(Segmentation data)
+--

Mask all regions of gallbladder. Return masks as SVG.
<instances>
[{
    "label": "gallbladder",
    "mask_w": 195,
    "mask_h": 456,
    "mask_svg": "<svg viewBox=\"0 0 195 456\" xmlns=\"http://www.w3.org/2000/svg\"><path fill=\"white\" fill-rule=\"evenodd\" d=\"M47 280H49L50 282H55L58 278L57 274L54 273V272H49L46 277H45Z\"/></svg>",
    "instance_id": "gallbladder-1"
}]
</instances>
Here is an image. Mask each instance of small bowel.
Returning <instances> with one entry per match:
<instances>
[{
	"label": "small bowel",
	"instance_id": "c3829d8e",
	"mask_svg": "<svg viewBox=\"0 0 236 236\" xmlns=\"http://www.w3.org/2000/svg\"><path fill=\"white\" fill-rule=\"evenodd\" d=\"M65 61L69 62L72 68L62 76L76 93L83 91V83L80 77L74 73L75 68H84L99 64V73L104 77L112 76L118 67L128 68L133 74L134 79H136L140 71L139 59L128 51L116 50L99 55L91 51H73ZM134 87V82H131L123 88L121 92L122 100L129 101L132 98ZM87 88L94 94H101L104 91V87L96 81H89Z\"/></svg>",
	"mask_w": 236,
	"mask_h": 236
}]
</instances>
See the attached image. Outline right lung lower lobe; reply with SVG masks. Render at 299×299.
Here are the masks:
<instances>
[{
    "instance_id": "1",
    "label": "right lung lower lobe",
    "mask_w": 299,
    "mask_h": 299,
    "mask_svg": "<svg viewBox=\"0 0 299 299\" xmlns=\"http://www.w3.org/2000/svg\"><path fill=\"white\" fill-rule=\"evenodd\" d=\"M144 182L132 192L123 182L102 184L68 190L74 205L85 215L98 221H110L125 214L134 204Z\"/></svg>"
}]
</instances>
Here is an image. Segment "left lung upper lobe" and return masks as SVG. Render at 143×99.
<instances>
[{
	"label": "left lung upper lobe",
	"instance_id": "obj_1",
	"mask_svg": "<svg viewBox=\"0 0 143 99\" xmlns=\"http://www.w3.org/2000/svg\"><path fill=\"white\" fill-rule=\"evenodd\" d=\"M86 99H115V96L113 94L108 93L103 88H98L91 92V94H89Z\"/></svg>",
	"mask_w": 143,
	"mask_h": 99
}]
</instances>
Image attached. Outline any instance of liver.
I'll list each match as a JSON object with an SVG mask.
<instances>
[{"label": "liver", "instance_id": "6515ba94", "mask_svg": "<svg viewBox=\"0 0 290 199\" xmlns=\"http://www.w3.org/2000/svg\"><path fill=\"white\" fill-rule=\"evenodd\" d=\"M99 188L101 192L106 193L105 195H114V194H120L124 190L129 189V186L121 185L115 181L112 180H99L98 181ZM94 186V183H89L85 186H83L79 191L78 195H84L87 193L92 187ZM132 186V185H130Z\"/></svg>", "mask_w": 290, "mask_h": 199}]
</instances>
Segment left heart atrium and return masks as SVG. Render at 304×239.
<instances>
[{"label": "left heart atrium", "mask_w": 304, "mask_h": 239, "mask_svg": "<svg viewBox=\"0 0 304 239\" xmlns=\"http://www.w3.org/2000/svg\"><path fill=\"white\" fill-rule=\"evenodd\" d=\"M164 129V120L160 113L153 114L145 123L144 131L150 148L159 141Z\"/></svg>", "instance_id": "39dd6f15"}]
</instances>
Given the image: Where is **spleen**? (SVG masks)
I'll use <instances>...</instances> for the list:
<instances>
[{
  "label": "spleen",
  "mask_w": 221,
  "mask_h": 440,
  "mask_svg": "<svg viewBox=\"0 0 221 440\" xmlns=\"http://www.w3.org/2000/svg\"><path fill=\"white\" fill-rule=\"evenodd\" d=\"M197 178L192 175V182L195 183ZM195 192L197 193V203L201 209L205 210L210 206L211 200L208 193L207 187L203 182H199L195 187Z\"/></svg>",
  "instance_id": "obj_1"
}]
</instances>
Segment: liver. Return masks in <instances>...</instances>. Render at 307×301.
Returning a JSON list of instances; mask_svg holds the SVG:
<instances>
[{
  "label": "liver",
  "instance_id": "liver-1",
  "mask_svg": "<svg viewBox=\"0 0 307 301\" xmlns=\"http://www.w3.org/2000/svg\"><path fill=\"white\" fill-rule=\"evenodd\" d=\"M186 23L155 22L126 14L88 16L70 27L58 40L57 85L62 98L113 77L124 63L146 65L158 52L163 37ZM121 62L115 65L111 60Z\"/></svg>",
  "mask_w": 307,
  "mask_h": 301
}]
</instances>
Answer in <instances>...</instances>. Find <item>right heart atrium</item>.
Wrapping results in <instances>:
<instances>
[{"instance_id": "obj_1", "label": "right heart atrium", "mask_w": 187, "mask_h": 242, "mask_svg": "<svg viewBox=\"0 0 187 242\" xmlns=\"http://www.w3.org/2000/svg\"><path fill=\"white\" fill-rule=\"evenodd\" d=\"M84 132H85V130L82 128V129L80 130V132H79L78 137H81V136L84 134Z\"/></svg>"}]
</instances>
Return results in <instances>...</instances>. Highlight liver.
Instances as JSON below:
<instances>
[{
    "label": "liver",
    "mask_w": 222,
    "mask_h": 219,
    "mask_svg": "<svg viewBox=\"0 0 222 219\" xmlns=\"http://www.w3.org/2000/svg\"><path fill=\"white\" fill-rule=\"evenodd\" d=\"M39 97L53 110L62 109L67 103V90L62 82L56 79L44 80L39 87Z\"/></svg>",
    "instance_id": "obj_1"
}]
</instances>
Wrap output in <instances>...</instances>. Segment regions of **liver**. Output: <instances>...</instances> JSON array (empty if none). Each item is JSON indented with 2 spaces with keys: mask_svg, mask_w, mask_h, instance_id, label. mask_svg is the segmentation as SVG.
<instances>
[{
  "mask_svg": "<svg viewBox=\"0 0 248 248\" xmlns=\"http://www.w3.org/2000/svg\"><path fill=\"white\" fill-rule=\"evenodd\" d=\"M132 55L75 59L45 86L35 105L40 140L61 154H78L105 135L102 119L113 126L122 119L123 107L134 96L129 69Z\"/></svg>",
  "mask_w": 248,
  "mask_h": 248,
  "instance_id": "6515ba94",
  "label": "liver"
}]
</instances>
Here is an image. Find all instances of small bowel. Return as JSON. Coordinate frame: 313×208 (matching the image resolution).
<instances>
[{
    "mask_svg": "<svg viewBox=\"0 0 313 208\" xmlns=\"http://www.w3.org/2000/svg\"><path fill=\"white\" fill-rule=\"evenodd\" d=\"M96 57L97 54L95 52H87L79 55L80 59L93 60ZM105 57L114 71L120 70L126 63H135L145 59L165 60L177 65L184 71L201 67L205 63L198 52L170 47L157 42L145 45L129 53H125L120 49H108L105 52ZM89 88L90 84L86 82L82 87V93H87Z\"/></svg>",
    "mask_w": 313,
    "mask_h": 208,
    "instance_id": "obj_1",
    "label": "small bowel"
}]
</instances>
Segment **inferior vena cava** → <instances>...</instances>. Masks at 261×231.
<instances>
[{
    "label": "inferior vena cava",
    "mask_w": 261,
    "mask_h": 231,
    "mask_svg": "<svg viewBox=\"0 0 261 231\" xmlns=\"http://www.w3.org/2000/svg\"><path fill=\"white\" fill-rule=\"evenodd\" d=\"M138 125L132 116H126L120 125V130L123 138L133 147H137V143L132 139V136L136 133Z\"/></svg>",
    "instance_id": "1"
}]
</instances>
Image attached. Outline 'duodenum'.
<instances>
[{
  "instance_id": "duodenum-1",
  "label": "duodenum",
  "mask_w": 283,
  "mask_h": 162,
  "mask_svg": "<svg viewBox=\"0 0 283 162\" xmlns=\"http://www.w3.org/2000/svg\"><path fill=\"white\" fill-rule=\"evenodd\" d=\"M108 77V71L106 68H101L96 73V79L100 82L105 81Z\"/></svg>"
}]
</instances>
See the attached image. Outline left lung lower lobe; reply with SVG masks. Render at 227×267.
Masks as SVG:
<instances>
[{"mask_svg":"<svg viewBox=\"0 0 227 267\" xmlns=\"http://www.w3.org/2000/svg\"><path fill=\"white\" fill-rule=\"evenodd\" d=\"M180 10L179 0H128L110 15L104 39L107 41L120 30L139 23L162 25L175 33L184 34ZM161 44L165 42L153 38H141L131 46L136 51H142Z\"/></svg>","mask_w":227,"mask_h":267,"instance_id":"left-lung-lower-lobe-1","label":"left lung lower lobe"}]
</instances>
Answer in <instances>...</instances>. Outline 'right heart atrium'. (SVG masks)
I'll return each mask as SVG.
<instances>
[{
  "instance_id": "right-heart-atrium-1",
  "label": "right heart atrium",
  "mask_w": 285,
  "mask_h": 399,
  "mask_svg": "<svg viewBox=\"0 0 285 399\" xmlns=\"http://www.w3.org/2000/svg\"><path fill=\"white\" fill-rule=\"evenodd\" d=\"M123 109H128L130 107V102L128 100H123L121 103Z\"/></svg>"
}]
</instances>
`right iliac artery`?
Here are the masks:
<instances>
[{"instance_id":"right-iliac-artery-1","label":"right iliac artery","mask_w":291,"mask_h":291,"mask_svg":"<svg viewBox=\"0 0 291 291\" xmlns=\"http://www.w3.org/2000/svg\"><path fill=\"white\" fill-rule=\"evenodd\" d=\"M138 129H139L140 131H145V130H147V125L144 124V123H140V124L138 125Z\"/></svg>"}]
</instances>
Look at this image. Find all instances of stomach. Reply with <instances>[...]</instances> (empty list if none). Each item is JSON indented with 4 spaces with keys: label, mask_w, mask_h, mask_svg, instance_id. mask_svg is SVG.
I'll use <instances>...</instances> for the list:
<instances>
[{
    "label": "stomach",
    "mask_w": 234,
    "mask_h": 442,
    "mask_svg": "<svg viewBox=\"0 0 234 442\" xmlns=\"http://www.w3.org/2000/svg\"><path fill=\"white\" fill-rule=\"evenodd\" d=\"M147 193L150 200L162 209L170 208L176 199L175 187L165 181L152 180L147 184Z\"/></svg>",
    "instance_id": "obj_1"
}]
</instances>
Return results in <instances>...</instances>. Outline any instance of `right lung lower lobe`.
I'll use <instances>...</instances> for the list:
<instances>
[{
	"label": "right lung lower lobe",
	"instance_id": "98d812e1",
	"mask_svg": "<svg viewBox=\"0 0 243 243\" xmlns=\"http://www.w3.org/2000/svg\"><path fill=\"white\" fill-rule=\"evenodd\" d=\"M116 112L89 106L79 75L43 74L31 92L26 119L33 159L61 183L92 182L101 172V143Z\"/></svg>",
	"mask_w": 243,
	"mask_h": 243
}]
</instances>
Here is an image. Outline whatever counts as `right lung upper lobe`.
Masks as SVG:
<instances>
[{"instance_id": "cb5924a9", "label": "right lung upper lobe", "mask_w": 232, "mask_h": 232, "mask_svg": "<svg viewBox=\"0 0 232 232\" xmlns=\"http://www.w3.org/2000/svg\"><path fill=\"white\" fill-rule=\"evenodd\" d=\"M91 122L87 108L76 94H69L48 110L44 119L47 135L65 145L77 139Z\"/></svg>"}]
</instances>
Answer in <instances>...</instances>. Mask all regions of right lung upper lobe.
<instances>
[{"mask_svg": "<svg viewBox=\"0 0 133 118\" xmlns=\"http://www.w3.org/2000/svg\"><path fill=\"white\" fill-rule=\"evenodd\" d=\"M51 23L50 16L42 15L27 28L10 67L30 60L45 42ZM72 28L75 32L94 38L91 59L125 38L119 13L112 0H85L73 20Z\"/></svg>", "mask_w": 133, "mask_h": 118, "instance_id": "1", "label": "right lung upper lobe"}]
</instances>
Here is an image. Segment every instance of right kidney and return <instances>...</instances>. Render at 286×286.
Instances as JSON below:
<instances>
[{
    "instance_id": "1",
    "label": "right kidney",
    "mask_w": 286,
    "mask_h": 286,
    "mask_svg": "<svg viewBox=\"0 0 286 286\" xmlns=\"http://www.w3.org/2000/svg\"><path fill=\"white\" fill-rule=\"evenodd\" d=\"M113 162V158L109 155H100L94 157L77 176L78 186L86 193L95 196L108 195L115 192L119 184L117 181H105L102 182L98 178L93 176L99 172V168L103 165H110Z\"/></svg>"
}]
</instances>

+--

### INSTRUCTION
Rewrite the part of the listing from the line containing "Answer in <instances>...</instances>. Mask" through the end, replacing "Segment" with "Outline" and changing nothing else.

### THE COMPLETED TASK
Answer in <instances>...</instances>. Mask all regions of right lung upper lobe.
<instances>
[{"mask_svg": "<svg viewBox=\"0 0 133 118\" xmlns=\"http://www.w3.org/2000/svg\"><path fill=\"white\" fill-rule=\"evenodd\" d=\"M51 23L50 16L42 15L27 28L10 67L30 60L45 42ZM72 28L75 32L94 38L91 59L125 38L119 13L112 0H85L73 20Z\"/></svg>", "mask_w": 133, "mask_h": 118, "instance_id": "1", "label": "right lung upper lobe"}]
</instances>
Here is an image. Outline every instance of right kidney and return <instances>...</instances>. Render at 286×286.
Instances as JSON below:
<instances>
[{
    "instance_id": "1",
    "label": "right kidney",
    "mask_w": 286,
    "mask_h": 286,
    "mask_svg": "<svg viewBox=\"0 0 286 286\" xmlns=\"http://www.w3.org/2000/svg\"><path fill=\"white\" fill-rule=\"evenodd\" d=\"M113 162V158L109 155H100L94 157L77 176L78 186L86 193L95 196L108 195L115 192L119 184L117 181H105L102 182L98 178L93 176L99 172V168L103 165H110Z\"/></svg>"
}]
</instances>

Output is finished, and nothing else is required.